§ How to complete this task: Update the records below by changing every "series" to "data series" and keeping everything else the same. Leave the pictures out of your answer.

* * * *

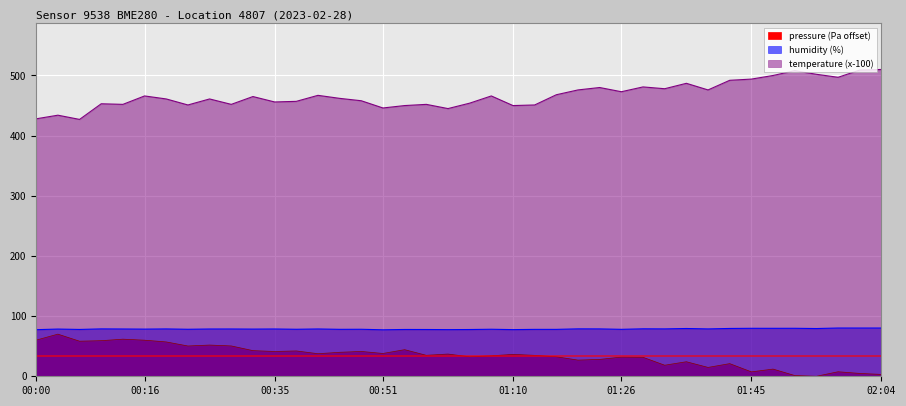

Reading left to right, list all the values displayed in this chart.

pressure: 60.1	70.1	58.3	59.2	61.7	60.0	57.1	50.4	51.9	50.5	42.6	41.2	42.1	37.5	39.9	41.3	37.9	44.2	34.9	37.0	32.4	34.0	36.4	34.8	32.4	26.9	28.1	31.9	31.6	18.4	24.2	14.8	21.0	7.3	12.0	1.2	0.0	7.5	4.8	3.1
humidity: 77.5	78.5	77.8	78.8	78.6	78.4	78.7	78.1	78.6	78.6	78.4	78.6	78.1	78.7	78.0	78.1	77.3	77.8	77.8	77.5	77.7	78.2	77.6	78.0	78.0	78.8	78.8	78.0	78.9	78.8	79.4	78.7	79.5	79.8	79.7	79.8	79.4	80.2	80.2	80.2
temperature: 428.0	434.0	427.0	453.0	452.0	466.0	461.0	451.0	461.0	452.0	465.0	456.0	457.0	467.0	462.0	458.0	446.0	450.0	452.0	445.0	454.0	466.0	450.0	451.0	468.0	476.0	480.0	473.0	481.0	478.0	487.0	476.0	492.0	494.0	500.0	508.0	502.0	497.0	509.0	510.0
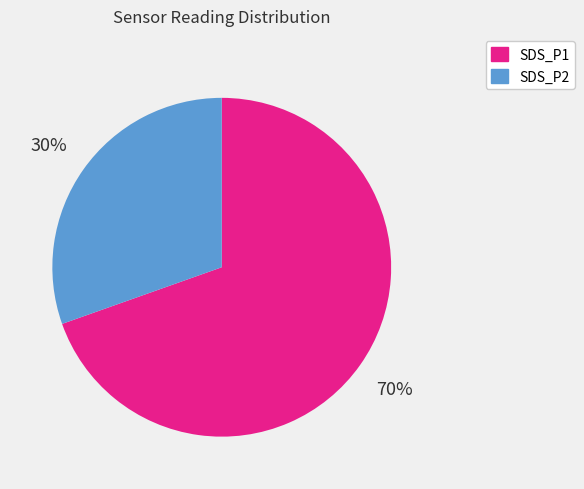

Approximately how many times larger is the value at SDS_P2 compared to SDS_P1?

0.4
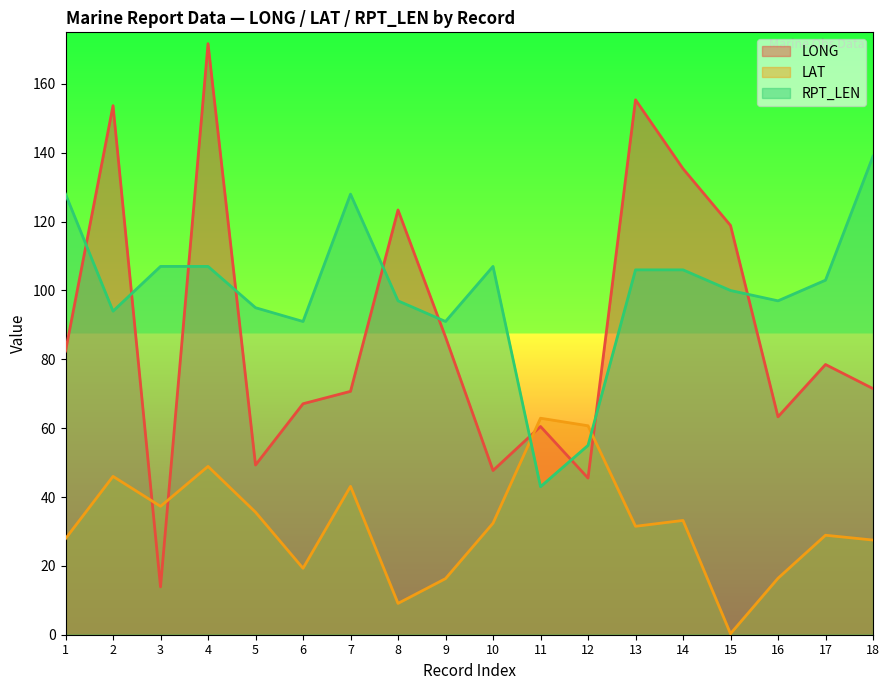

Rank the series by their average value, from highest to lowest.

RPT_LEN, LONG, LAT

* * * *

§ Answer to the problem:
Reading left to right, list all the values displayed in this chart.

pressure: 60.1	70.1	58.3	59.2	61.7	60.0	57.1	50.4	51.9	50.5	42.6	41.2	42.1	37.5	39.9	41.3	37.9	44.2	34.9	37.0	32.4	34.0	36.4	34.8	32.4	26.9	28.1	31.9	31.6	18.4	24.2	14.8	21.0	7.3	12.0	1.2	0.0	7.5	4.8	3.1
humidity: 77.5	78.5	77.8	78.8	78.6	78.4	78.7	78.1	78.6	78.6	78.4	78.6	78.1	78.7	78.0	78.1	77.3	77.8	77.8	77.5	77.7	78.2	77.6	78.0	78.0	78.8	78.8	78.0	78.9	78.8	79.4	78.7	79.5	79.8	79.7	79.8	79.4	80.2	80.2	80.2
temperature: 428.0	434.0	427.0	453.0	452.0	466.0	461.0	451.0	461.0	452.0	465.0	456.0	457.0	467.0	462.0	458.0	446.0	450.0	452.0	445.0	454.0	466.0	450.0	451.0	468.0	476.0	480.0	473.0	481.0	478.0	487.0	476.0	492.0	494.0	500.0	508.0	502.0	497.0	509.0	510.0

Approximately how many times larger is the value at SDS_P2 compared to SDS_P1?

0.4

Rank the data series by their average value, from highest to lowest.

RPT_LEN, LONG, LAT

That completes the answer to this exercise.